[Beowulf] GPU Beowulf Clusters

Sun Jan 31 09:33:58 PST 2010

On Sat, 30 Jan 2010 17:30:31 -0800
Jon Forrest <jlforrest at berkeley.edu> wrote:

> On 1/30/2010 2:52 PM, "C. Bergström" wrote:
> 
> > Hi Jon,
> >
> > I must emphasize what David Mathog said about the importance of the gpu
> > programming model.
> 
> I don't doubt this at all. Fortunately, we have lots
> of very smart people here at UC Berkeley. I have
> the utmost confidence that they will figure this
> stuff out. My job is to purchase and configure the
> cluster.
> 
> > My perspective (with hopefully not too much opinion added)
> > OpenCL vs CUDA - OpenCL is 1/10th as popular, lacks in features, more
> > tedious to write and in an effort to stay generic loses the potential to
> > fully exploit the gpu.
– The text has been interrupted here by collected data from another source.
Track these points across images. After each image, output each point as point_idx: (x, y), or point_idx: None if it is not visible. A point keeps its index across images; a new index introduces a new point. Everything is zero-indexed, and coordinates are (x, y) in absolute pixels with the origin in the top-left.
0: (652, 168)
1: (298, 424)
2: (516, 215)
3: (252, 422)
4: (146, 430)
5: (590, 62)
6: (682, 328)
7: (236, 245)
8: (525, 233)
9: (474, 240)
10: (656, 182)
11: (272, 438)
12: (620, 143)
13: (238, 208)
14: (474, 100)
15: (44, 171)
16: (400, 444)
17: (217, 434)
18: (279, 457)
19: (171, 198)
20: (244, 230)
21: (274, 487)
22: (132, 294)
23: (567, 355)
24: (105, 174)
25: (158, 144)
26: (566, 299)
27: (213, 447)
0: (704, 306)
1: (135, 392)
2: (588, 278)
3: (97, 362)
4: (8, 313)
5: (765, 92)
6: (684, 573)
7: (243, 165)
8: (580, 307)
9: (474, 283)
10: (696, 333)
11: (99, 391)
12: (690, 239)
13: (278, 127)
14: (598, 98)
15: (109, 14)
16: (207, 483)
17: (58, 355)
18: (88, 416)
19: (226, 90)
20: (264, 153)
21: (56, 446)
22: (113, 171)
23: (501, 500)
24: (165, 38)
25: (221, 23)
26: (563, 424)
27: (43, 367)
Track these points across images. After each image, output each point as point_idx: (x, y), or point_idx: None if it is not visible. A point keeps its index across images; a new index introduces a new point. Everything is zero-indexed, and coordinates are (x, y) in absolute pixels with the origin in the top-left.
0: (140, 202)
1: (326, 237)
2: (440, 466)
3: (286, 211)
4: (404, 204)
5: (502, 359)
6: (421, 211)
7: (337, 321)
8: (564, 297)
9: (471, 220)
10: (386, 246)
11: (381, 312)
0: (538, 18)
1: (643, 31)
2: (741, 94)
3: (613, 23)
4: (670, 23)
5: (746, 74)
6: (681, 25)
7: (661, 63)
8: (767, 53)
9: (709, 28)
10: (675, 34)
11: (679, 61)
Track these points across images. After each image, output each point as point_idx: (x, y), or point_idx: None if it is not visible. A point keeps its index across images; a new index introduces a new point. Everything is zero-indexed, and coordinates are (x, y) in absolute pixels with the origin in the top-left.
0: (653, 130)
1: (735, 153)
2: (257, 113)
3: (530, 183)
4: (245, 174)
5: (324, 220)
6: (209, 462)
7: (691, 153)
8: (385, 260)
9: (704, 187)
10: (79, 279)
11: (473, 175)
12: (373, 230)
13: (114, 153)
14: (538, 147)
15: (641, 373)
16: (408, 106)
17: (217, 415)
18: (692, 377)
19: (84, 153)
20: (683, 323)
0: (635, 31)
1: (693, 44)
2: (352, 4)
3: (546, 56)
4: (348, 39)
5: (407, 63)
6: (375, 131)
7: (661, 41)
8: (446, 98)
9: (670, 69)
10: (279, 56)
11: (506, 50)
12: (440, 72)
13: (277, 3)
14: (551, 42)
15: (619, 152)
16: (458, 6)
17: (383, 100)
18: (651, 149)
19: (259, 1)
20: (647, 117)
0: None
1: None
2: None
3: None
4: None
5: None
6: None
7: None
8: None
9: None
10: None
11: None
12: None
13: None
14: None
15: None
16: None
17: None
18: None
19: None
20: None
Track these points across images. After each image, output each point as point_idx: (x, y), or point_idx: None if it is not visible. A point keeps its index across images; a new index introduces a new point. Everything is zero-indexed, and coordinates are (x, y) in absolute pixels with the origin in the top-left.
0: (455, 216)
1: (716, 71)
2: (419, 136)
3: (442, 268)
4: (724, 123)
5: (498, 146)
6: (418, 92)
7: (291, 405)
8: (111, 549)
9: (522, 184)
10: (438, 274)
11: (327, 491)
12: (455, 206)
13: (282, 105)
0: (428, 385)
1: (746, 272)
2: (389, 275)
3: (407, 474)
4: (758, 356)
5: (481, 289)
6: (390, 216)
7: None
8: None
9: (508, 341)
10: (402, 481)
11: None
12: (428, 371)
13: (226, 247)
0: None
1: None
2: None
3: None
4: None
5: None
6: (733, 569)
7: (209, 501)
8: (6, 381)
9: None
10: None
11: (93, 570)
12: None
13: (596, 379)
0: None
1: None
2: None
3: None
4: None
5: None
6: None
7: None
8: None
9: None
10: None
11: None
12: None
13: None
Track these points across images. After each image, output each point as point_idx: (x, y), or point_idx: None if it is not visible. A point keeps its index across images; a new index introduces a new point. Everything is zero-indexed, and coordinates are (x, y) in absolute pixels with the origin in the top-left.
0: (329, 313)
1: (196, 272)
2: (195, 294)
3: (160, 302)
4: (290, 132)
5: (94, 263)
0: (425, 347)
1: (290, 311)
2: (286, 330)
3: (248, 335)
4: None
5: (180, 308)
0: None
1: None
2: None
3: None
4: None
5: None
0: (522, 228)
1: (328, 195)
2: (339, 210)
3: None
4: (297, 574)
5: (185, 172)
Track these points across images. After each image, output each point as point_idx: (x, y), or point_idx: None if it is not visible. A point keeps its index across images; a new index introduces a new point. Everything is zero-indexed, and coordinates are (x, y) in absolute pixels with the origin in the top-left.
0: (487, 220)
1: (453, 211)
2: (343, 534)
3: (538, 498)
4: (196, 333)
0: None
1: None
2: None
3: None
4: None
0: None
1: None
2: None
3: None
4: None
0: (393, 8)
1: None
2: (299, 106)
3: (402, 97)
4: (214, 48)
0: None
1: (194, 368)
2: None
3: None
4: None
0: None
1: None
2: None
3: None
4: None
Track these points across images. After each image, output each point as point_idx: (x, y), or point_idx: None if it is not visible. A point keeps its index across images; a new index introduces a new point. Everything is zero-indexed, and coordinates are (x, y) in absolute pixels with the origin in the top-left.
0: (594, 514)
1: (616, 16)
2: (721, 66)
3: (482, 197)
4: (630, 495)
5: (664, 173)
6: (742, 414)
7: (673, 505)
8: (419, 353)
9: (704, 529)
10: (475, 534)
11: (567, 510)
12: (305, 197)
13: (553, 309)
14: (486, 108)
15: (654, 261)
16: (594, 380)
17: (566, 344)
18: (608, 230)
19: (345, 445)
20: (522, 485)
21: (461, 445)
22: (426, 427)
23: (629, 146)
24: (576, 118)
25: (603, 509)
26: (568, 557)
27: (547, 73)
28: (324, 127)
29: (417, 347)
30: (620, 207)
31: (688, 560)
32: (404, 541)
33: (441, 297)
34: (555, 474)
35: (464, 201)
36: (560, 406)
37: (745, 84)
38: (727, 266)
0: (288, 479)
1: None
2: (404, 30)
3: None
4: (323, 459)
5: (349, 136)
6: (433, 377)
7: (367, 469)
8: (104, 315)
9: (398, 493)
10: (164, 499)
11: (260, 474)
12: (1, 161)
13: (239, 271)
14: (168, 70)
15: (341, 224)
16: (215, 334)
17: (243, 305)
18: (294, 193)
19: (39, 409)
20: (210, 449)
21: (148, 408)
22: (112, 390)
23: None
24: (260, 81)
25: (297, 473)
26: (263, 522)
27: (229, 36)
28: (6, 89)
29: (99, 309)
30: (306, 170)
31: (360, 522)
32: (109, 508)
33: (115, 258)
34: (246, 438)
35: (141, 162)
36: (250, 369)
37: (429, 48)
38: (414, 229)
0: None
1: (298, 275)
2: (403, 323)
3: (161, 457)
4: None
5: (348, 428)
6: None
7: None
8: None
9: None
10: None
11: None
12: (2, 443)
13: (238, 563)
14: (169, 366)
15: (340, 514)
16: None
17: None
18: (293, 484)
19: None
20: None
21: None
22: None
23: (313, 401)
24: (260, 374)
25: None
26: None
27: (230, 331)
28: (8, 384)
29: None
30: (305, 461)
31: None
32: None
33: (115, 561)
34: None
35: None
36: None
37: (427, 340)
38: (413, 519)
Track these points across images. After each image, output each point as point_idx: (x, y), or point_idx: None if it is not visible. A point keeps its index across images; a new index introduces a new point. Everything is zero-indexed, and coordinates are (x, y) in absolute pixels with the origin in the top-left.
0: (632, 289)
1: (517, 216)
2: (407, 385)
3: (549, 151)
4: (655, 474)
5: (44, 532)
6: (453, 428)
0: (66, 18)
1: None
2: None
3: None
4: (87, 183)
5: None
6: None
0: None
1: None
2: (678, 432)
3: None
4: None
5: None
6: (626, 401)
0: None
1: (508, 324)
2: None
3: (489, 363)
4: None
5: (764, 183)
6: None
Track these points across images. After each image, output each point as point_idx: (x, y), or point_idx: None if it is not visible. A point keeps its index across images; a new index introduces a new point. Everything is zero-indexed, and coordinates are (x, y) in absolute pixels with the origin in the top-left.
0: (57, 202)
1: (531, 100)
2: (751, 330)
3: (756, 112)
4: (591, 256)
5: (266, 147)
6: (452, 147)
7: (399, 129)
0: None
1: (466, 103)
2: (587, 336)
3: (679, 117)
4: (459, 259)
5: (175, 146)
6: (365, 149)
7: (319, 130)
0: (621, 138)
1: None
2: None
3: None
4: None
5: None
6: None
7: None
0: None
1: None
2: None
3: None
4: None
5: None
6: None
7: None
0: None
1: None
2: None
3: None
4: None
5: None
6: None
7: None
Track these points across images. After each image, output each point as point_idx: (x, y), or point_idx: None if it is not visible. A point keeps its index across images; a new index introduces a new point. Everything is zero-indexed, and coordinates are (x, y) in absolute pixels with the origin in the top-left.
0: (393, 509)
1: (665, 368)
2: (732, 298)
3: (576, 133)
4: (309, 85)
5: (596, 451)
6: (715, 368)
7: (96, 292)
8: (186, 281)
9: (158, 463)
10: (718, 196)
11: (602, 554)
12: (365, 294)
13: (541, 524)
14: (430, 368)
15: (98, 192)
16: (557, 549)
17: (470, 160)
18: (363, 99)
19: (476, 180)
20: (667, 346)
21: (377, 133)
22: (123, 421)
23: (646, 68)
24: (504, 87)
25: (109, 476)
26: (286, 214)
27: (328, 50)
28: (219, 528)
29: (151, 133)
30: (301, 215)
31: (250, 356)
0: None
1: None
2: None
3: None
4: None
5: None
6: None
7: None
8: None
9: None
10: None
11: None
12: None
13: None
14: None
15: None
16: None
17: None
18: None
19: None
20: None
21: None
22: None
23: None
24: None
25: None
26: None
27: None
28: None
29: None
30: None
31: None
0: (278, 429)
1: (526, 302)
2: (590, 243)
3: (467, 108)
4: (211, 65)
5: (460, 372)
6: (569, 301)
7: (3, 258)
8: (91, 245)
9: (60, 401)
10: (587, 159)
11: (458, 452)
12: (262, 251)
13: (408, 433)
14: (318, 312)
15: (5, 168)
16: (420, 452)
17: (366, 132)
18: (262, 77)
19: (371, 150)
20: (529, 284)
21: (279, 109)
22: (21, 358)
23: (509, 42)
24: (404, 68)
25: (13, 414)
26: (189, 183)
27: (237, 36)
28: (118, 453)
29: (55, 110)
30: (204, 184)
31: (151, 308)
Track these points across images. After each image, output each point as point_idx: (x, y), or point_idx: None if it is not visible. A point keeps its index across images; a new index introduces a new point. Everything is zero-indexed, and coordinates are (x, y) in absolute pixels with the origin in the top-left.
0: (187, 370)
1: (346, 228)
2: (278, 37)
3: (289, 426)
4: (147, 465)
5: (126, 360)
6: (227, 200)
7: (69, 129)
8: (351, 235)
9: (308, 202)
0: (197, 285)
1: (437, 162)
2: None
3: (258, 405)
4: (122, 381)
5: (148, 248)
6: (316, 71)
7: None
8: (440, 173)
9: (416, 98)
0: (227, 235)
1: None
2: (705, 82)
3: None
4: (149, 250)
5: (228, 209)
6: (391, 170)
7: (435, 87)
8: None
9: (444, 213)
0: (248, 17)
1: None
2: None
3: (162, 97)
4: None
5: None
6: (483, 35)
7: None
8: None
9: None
At one point the performance of the drivers from
> > Nvidia was not equivalent, but I think that's been fixed. (This does not
> > mean all vendors are unilaterally doing a good job)
> 
> This is very interesting news. As far as I know, nobody is doing
> anything with OpenCL in the College of Chemistry around here.
> On the other hand, we've been following all the press about how
> it's going to be the great unifier so that it won't be necessary
> to use a proprietary API such as CUDA anymore. At this point it's too
> early to doing anything with OpenCL until our colleagues in
> the Computer Science department have made a pass at it and
> have experiences to talk about.
> 

People are starting to work with OpenCL but I don't think that it's ready yet.
The nvidia implementation is still buggy and not up to par against cuda in
terms of performance. Code is longer and more tedious (mostly matches the
nvidia driver model instead of the much easier to use c api). I know that
although NVidia say that they fully support it, they don't like it too much.
NVidia techs told me that the performance difference can be about 1:2.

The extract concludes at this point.